Director Cynthia Pegado said that, “In my experience, Artpark is a place of community. Opportunity. Discovery. Revelation. Home.”
She said, “I have the honor of facilitating and co-creating meaningful experiences with others in my capacity as Artpark Bridges director and expressive arts leader. I designed the Sensing Resonance series as an embodied, mindful approach to building personal and communal connection with our workshop environment, which includes the nature around us at Artpark and the social context of being with each other. My first artistic language was dance, so I created Sensing Resonance as a movement-based approach to writing poetry that can disclose felt resonances.”
She said, “The mission I have established for Artpark Bridges is helping others grow their own unique sense of ‘my Artpark,’ and cultivate their own languages of expression. A personal sense of belonging at Artpark gave me a ‘home’ to return to, and my hope is to pass this forward through programming that opens diverse entry points and accessible interactions. I devised Sensing Resonance as one portal into a place where dreams, thought, expression and creativity become zero-barrier ambulations.”

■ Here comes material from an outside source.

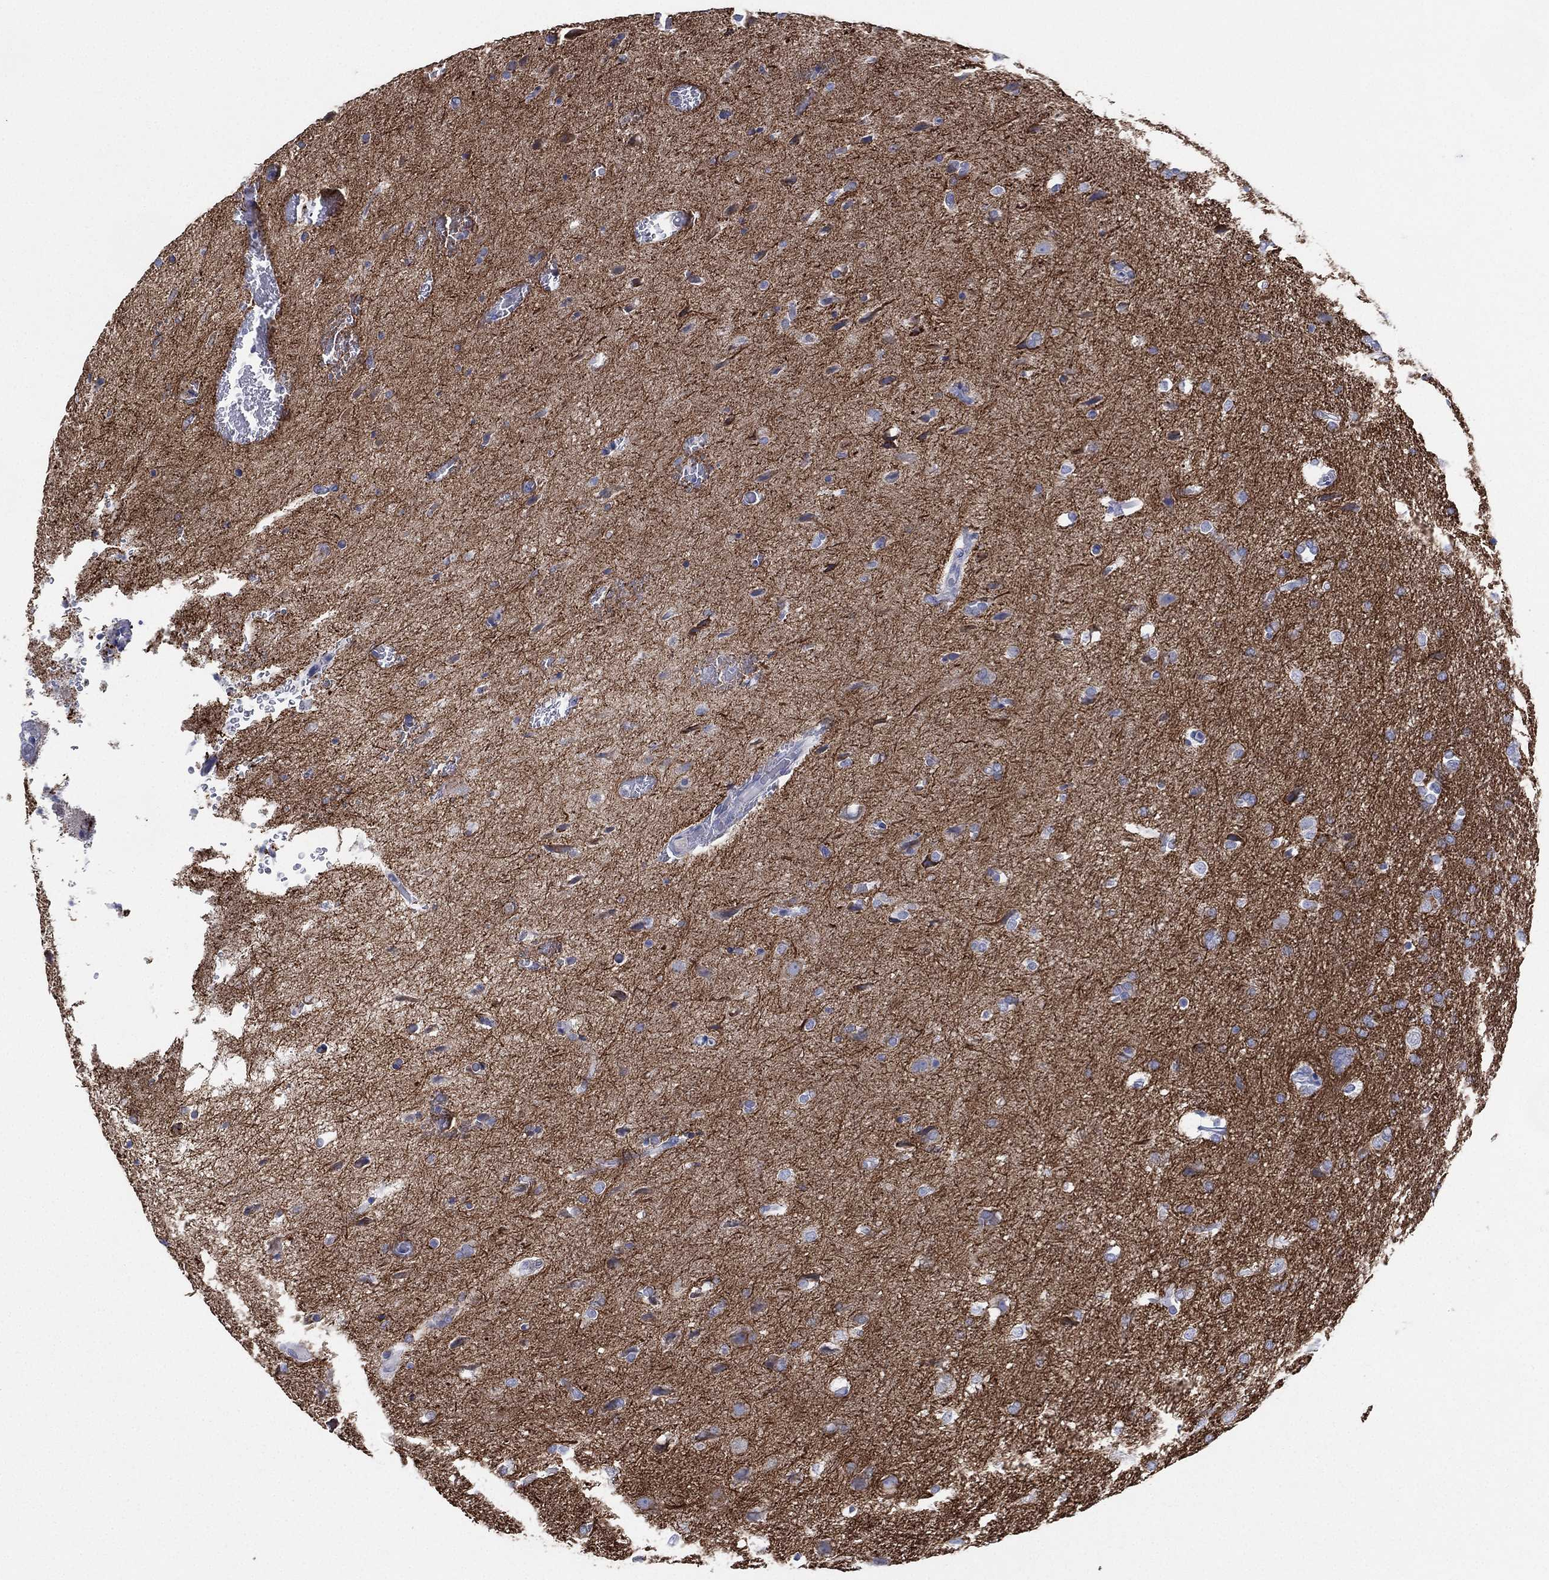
{"staining": {"intensity": "strong", "quantity": "<25%", "location": "cytoplasmic/membranous"}, "tissue": "glioma", "cell_type": "Tumor cells", "image_type": "cancer", "snomed": [{"axis": "morphology", "description": "Glioma, malignant, Low grade"}, {"axis": "topography", "description": "Brain"}], "caption": "Glioma stained with DAB (3,3'-diaminobenzidine) IHC reveals medium levels of strong cytoplasmic/membranous positivity in about <25% of tumor cells. The staining is performed using DAB brown chromogen to label protein expression. The nuclei are counter-stained blue using hematoxylin.", "gene": "INA", "patient": {"sex": "female", "age": 32}}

Winslow said the North Star for those who work at Artpark is that the site “has been and will be a place where people can feel inspired and delight in the imaginative moments that make us human.”
“When I was a child, my father took me to Artpark every day,” she said. “It was a place of magic; a park situated on the breathtaking Niagara River Gorge where artists came to create with everyday people. Days were filled with face-painting and poetry in the woods, pottery wheels and people on stilts, wandering through crooked houses and setting a thousand balloons off into the sky. Artpark mixed sculpture with fireworks as neon danced across the midnight lawn. It was electric and full of wonder. I loved it here.”
She added, “I’ve been working at Artpark for over 20 years, directing and resurrecting its visual arts and family programming. What I have found is that every artist, patron, board member and sponsor has an Artpark story. We have all made memories here. They are experiences that we cherish and they keep us coming back to create more lasting moments.
“I want to be a part of something that holds that same sense of wonder and electricity. I want to forge new relationships that can bring us to the next generation of wonder-seekers. To see families engaging in creative making and experiences means that Artpark and its sense of creative ideas and playful exploration will live on for generations to come.”
Artpark is located at 450 S. Fourth St., Lewiston; and online at www.artpark.net.